I've converted part of the ABL module into instantiated LUTs, because that was the longest path, and I saw an opportunity for improvement, especially around this code:
Code:
always @(*)
case( op[1:0] )
2'b00: {CO, ADL} = base + 00 + CI;
2'b01: {CO, ADL} = 9'hx;
2'b10: {CO, ADL} = base + ABL + CI;
2'b11: {CO, ADL} = base + REG + CI;
endcase
Synthesis produced 16 LUTs, even though it can be done in 8. This is what manual instantiation looks like:
Code:
generate for (i = 0; i < 8; i = i + 1 )
begin : adl_loop
LUT6_2 #(.INIT(64'h665aaaaa88a00000)) adl_lut(
.O6(P[i]),
.O5(G[i]),
.I0(base[i]),
.I1(REG[i]),
.I2(ABL[i]),
.I3(op[0]),
.I4(op[1]),
.I5(1'b1) );
end
endgenerate
This creates 8 LUTs, with two outputs: carry propagate (P), and carry generate (G). The LUTs have 6 inputs, but since you need 2 outputs for the carry chain, the LUT is divided into a pair of LUT5. The function of the LUT is defined by the hex INIT string, which is a 64 bit string for the truth table. These signals then go into CARRY4 instances that represent the carry chain.

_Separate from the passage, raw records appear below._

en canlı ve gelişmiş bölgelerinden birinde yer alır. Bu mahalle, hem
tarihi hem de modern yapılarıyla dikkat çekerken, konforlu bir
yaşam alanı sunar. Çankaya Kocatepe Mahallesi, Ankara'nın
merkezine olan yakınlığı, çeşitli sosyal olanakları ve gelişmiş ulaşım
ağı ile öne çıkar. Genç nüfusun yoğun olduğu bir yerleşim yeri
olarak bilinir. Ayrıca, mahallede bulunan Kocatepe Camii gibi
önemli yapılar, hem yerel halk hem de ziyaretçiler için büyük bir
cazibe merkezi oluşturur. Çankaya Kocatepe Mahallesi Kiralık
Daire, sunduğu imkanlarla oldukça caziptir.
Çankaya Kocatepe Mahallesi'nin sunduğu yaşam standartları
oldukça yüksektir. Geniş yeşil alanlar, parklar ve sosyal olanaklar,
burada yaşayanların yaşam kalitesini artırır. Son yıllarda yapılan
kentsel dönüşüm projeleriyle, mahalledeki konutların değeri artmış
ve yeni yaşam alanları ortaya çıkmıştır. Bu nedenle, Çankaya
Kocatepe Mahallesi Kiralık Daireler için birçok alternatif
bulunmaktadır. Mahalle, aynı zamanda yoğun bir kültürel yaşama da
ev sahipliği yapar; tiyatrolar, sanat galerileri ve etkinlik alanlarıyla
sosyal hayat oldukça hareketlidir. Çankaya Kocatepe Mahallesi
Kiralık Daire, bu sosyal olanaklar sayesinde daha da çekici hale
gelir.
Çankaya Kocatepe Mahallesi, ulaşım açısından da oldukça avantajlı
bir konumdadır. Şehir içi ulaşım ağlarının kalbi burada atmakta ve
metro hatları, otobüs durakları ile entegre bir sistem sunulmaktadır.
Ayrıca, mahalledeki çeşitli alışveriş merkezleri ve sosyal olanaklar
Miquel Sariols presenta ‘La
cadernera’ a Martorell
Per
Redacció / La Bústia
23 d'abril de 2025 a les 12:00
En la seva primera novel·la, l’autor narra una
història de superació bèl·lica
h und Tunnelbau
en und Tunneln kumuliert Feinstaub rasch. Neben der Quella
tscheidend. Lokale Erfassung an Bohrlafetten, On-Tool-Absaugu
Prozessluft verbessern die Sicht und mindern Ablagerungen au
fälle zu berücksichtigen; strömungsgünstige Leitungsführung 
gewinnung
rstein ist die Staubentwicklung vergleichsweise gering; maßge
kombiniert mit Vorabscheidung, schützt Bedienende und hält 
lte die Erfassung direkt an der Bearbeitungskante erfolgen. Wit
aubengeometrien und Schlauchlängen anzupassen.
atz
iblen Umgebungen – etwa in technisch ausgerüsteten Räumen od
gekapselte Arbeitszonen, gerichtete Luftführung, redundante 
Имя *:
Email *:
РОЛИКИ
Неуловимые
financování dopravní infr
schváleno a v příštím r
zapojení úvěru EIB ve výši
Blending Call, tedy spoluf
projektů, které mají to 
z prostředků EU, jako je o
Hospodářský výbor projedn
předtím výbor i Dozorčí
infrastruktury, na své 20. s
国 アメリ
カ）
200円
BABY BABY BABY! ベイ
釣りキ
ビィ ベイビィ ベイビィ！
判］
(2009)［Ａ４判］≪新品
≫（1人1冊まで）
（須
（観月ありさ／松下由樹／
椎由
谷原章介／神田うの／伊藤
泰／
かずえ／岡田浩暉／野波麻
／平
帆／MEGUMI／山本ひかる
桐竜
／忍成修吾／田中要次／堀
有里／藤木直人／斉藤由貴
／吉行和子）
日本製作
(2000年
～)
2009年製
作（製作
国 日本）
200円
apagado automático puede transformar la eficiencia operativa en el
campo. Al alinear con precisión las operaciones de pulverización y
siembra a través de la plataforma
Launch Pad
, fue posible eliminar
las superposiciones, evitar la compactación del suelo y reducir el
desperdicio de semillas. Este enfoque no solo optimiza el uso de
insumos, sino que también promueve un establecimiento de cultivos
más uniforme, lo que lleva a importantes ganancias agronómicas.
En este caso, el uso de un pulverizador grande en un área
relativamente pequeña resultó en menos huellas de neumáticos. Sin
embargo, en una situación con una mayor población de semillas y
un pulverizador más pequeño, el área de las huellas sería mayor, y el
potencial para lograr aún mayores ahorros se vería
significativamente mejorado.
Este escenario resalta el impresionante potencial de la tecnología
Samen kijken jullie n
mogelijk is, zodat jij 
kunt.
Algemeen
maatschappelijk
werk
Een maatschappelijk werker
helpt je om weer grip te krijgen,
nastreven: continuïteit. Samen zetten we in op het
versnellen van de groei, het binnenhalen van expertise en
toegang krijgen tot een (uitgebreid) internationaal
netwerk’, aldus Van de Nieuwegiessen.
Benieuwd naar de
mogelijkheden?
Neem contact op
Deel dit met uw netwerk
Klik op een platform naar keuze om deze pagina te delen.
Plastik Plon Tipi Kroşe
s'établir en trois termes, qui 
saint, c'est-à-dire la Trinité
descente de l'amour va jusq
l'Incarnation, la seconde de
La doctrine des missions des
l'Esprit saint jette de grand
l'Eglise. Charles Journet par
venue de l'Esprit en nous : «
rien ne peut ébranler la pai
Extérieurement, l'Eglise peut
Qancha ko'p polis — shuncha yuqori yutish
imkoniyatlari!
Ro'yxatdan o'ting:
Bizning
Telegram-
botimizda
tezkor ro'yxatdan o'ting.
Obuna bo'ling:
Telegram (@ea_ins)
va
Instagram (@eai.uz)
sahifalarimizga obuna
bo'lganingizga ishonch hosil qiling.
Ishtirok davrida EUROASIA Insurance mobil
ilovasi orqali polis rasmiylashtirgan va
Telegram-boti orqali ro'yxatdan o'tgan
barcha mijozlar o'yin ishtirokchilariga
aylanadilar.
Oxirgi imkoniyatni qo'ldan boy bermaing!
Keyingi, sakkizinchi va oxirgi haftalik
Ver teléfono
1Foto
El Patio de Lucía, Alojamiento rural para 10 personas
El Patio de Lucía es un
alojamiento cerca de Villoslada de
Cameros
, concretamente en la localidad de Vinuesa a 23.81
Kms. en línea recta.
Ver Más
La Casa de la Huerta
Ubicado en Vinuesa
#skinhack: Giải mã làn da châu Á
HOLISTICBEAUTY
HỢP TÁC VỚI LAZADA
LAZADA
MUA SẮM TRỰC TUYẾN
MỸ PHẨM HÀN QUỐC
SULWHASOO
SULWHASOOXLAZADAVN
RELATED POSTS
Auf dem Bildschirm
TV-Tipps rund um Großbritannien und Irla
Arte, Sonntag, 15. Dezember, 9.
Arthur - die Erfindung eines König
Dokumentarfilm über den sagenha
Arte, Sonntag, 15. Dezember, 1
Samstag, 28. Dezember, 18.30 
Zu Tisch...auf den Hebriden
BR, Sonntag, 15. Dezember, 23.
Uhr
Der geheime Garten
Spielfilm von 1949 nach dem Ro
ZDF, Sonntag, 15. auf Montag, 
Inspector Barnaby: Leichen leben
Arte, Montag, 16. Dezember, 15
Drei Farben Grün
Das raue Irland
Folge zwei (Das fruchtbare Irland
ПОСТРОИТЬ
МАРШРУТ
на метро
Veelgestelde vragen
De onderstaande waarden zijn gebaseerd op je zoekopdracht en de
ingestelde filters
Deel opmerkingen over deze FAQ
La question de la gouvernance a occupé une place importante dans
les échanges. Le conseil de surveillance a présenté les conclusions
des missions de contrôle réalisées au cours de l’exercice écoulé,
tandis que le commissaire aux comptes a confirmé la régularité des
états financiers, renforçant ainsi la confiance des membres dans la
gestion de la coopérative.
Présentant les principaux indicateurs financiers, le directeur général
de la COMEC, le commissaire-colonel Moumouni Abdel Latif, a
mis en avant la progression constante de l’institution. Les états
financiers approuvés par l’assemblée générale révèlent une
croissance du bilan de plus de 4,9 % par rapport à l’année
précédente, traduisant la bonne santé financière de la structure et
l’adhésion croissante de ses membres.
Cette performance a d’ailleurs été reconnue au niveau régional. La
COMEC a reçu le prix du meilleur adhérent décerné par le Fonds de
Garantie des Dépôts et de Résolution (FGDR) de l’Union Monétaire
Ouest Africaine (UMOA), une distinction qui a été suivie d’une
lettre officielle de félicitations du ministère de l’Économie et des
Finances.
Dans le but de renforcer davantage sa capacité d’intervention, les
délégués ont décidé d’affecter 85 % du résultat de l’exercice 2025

Making the truth table can be done by isolating a module, putting it in a test wrapper that cycles through all possible signals, and prints out the hex string. Then you can just copy & paste that in your own code.
Code:
CARRY4 carry_l ( .CO(COL), .O(ADL[3:0]), .CI(CI), .CYINIT(1'b0), .DI(G[3:0]), .S(P[3:0]) );
CARRY4 carry_h ( .CO(COH), .O(ADL[7:4]), .CI(COL[3]), .CYINIT(1'b0), .DI(G[7:4]), .S(P[7:4]) );
With these improvements, the total slice count is down to 49. I'm sure there's more that can be saved. The longest path is only a few logic levels, but I notice there's a lot of routing delay (more than half). The biggest delay is to the AB output pad. This means that if you want the fastest possible design, you also have to keep in mind which I/O pins you use, and make sure that related pins are close together, so that the logic can be mapped next to the pads.
In my board, I just mapped the pins where it was convenient for board layout.